Le sirop d’érable au pays du Soleil levant


Extrait de : Le sirop d’érable au pays du Soleil levant, Simon Lord, Argent, 7 avril 2011

Le sirop d’érable québécois se retrouvera de plus en plus souvent dans les assiettes japonaises. Les exportateurs de la province lancent une offensive au pays du Soleil levant. Ils se préparent en empilant les barils du précieux liquide dans leurs entrepôts.

Le marché américain représente présentement le trois quart des exportations de l’industrie du sirop d’érable, un nombre qui devra diminuer au cours des années à venir.

« Avec la récession et l’appréciation du huard, nous devons trouver de nouveaux marchés », explique Simon Trépanier, porte-parole de la Fédération des producteurs acéricoles du Québec (FPAQ).
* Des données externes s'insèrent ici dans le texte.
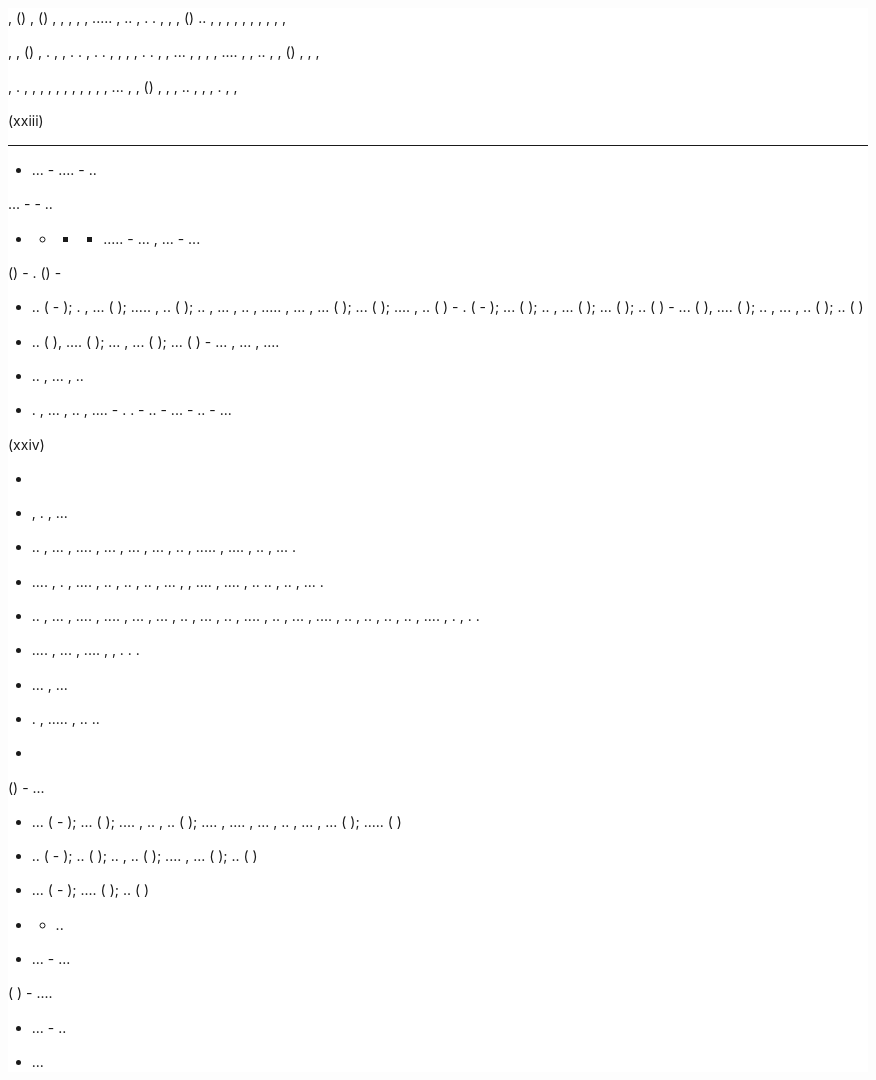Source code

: , () , () , , , , , ..... , .. , . . , , , () .. , , , , , , , , , ,

, , () , . , , . . , . . , , , , . . , , ... , , , , .... , , .. , , () , , ,

, . , , , , , , , , , , , ... , , () , , , .. , , , . , ,

(xxiii)

- - -

- ... - .... - ..

... - - ..

- - - - ..... - ... , ... - ...

() - . () -

- .. ( - ); . , ... ( ); ..... , .. ( ); .. , ... , .. , ..... , ... , ... ( ); ... ( ); .... , .. ( ) - . ( - ); ... ( ); .. , ... ( ); ... ( ); .. ( ) - ... ( ), .... ( ); .. , ... , .. ( ); .. ( )

- .. ( ), .... ( ); ... , ... ( ); ... ( ) - ... , ... , ....

- .. , ... , ..

- . , ... , .. , .... - . . - .. - ... - .. - ...

(xxiv)

-

- , . , ...

- .. , ... , .... , ... , ... , ... , .. , ..... , .... , .. , ... .

- .... , . , .... , .. , .. , .. , ... , , .... , .... , .. .. , .. , ... .

- .. , ... , .... , .... , ... , ... , .. , ... , .. , .... , .. , ... , .... , .. , .. , .. , .. , .... , . , . .

- .... , ... , .... , , . . .

- ... , ...

- . , ..... , .. ..

-

() - ...

- ... ( - ); ... ( ); .... , .. , .. ( ); .... , .... , ... , .. , ... , ... ( ); ..... ( )

- .. ( - ); .. ( ); .. , .. ( ); .... , ... ( ); .. ( )

- ... ( - ); .... ( ); .. ( )

- - ..

- ... - ...

( ) - ....

- ... - ..

- ...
Le Japon est donc de plus en plus convoité par les exportateurs de sirop d’érable. « Il s’agit en fait de notre premier marché, outre nos voisins du sud», dit M. Trépanier.

Le pays représente 10% des exportations. L’an dernier, 7,2 millions de livres d’or blond avaient été livrés au Japon, sur un total de 72 millions de livres exportés.

L’engouement japonais pour le sirop est d’ailleurs plus fort que jamais, remarque Simon Trépanier.

Le sucre fait partie de la culture nippone. Et si les japonais ont traditionnellement une relation très étroite avec la nature, ce rapport avec Mère Nature est encore plus présent dans la mouvance environnementale des dernières années, explique le porte-parole.

« Donc quand on leur dit qu’il existe un sirop fait de sucre naturel extrait des arbres, ils ont une réaction presque magique », illustre Simon Trépanier.

Des études de marché ont par ailleurs confirmé le potentiel du pays. « La Grande-Bretagne est aussi un marché intéressant. Comme nous, ils ont une dent sucrée. Mais pour l’instant, le Japon est le marché qui nous semble le plus profitable », estime-t-il.

Garnir les entrepôts

Une partie importante de la stratégie de développement d’un nouveau marché consiste à créer des réserves de sirop d’érable, explique le porte-parole.

Cela permet d’abord aux exportateurs de se prémunir contre les aléas de Mère Nature: la production peut être diminuée de moitié lors d’une mauvaise année. Il s’agit aussi de stabiliser les prix à long terme.

« Un distributeur japonais, par exemple, ne voudrait jamais commercialiser notre sirop s’il est incertain de pouvoir en offrir année après année aux consommateurs. Il est donc essentiel d’offrir une stabilité d’approvisionnement », explique Simon Trépanier.

La réserve a donc été mise en place en 2000. En 2004, elle s’élevait à 60 millions de livres. Une météo exécrable entre 2004 et 2008 a toutefois asséché complètement les stocks.

« Les producteurs travaillent maintenant très fort pour la reconstruire. Elle se situe aujourd’hui à 17 millions de livres », dit Simon Trépanier.

L’entrepôt d’une capacité de 26 millions de livres, appartenant à la FPAQ, se situe sur la rive-sud de Québec dans la petite ville de St-Antoine-de-Tilly. Lorsque la réserve est pleine, l’organisme loue d’autres entrepôts pour emmagasiner l’or blond.

« L’entreposage est très sécuritaire. Nous utilisons des barils neufs et nous pasteurisons le sirop », assure Simon Trépanier.